Sem freios na língua (Trump, Johnson, Bolsonaro)

Luiz Flávio Gomes* - 15/10/2019

No Reino Unido a Corte Suprema decidiu, por 11 votos a zero, que o governo do primeiro-ministro Johnson agiu de forma errada e ilegal ao suspender, no final de agosto, o funcionamento do Parlamento inglês durante cinco semanas (o que facilitaria sua decisão sobre o Brexit, leia-se, saída da União Europeia). Nos EUA, a Câmara dos Deputados abriu investigação para o impeachment de Trump a partir de uma denúncia de que ele teria feito pressão contra o governo da Ucrânia (e também Austrália) para descobrir comportamentos ilegais de seus adversários políticos. No Brasil, o Supremo declarou a invalidade de uma medida provisória do governo, que foi reeditada no mesmo ano (isso é proibido). O Congresso revogou decreto do governo que permitia a imposição do sigilo máximo em praticamente todos os documentos públicos.

O que essas decisões revelam? Que nenhum poder, numa democracia liberal que tenta se levar a sério, é ilimitado. Sempre que haja abuso do Executivo, os demais poderes estão autorizados a entrarem em campo para anular atos contrários às leis e à constituição do País. Esse é o sistema de freios e contrapesos, que norteia o nascimento e crescimento das instituições. Quando elas funcionam bem, a prosperidade da nação é praticamente certa. Quando funcionam mal, o país só colhe pobreza, miséria, desconfiança e desesperança (ver Acemoglu e Robinson, Por que as nações fracassam).

Como os líderes populistas autoritários (não tão carismáticos) reagem contra esse sistema da democracia liberal? Eles buscam conexão direta com o povo (com o povo “verdadeiro”) e desprezam por completo as instituições, assim como o Estado de Direito. Mais: jogam o povo contra elas, não respeitam a independência dos poderes, fomentam o uso da violência e aprofundam as polarizações e discriminações existentes no país.

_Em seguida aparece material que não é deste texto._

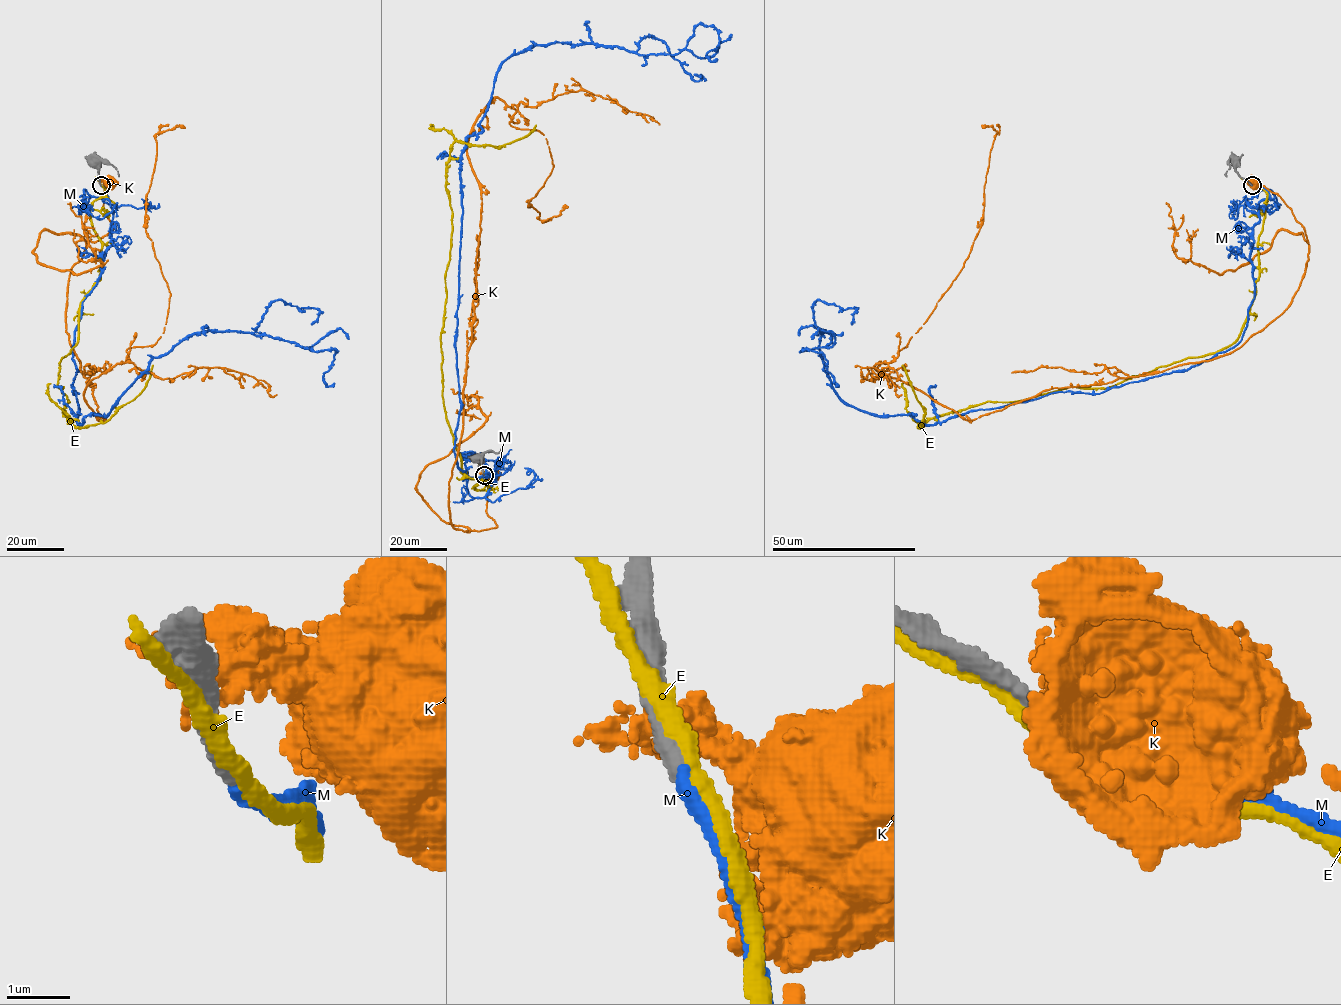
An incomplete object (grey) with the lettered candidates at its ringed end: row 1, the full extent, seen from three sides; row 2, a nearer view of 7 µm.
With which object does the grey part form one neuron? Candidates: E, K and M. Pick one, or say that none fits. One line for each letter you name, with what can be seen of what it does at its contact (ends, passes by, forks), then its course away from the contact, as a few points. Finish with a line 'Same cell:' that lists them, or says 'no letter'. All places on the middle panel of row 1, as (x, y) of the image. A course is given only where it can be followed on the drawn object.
M: it ends | via (483, 475), (489, 492), (454, 447), (460, 160), (499, 66), (556, 42), (673, 55), (699, 24), (717, 59)
Same cell: M

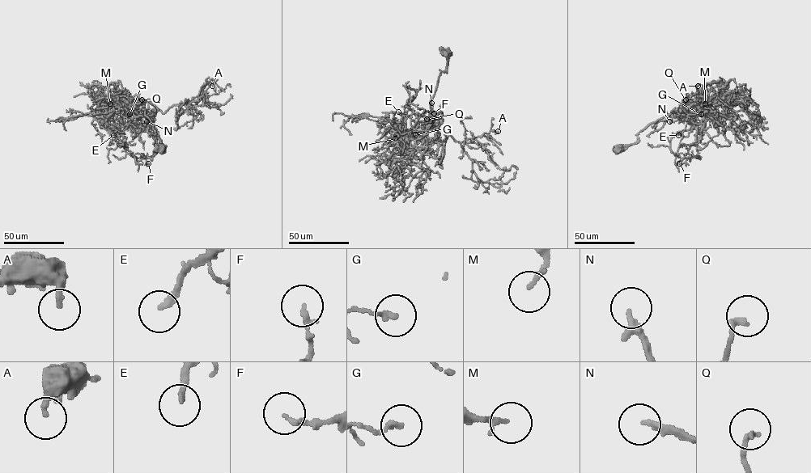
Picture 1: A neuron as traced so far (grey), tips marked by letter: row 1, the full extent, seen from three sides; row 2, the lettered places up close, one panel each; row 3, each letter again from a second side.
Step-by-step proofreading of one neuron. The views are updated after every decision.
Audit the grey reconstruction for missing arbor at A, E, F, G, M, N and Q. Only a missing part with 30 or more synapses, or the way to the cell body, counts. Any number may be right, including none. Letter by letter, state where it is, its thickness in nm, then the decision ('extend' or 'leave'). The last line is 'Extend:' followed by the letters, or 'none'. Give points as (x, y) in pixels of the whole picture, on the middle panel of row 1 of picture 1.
A: at (498, 131); 220 nm thick; leave
E: at (398, 111); 180 nm thick; extend
F: at (434, 113); 190 nm thick; leave
G: at (415, 134); 150 nm thick; leave
M: at (395, 138); 160 nm thick; leave
N: at (431, 103); 280 nm thick; extend
Q: at (426, 119); 200 nm thick; leave
Extend: E, N

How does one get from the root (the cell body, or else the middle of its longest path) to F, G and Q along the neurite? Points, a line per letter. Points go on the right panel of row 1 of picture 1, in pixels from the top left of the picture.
F: (617, 148), (634, 144), (640, 132), (674, 111), (706, 103), (682, 133), (677, 154), (688, 157), (679, 163)
G: (617, 148), (634, 144), (640, 132), (674, 111), (698, 108), (703, 103), (705, 109), (701, 114)
Q: (617, 148), (634, 144), (640, 132), (659, 119), (701, 105), (695, 99), (689, 103), (685, 99)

Trump disse sobre seu denunciante no caso da Ucrânia: “Ele é quase um espião que deveria ser tratado como nos velhos tempos, quando éramos inteligentes” (ou seja, deveria ser executado sumariamente). Nos seus comícios, incentivava o povo a agredir eleitores adversários. E Johnson? “Custe o que custar” (ver Gideon Rachman, Valor 1/10/19), o Brexit tem que sair e acabou (é como afirmar que os fins justificam os meios). A decisão da Corte é um ato de vingança dos inimigos políticos decididos a contrariar a vontade do povo. “Os onze juízes erraram”. É nítida a ameaça de violência, porque Johnson estimulou ataques contra os políticos que não concordam com o Brexit. O clã Bolsonaro, por sua vez, despreza e ofende a democracia, a imprensa livre, o STF (“que poderia ser fechado com um cabo e um soldado”), o Parlamento e tantas outras instituições.

“Quando líderes populistas alegam um poder direto do povo [soberano], as demais instituições da sociedade democrática podem ser tratadas com desprezo e até ameaçadas de vingança violenta pelas mãos do povo” (ver Gideon Rachman, Valor 1/10/19).

Esse caminho autoritário populista está virando moda no mundo, recebendo neste ano adesões de Johnson e Bolsonaro. A democracia é corroída quando ideias errôneas, como a difusão da violência, são disseminadas para dividir ainda mais o povo polarizado, não para uni-lo. Não se trata só de uma questão de palavras. Kafka afirmava: “isso é precisamente o mais perigoso. As palavras são as precursoras das ações futuras, as chispas de futuros incêndios” (em Aurelio Arteta, Tantos tontos tópicos).

Mas nem tudo está perdido. As decisões da Suprema Corte britânica, da Câmara dos Deputados dos EUA e do STF mostram que as instituições ainda representam limites relevantes contra os instintos perversos dos líderes autoritários. Nesse sentido tem discursado o decano do Supremo, Celso de Mello.

Leandro Karnal (ver Zero Hora, entrevista, 26/7/18) diz que as pessoas reagem quando chegamos ao fundo do poço. “Nós estamos polarizados e pessimistas, mas como o brasileiro não é constante nos sentimentos, nós vamos cansar de sermos pessimistas. Então vai voltar o otimismo”, disse Karnal. “A esperança é ótima para podermos seguir adiante”.

LUIZ FLÁVIO GOMES*, Professor, Jurista e Deputado Federal Contra a Corrupção.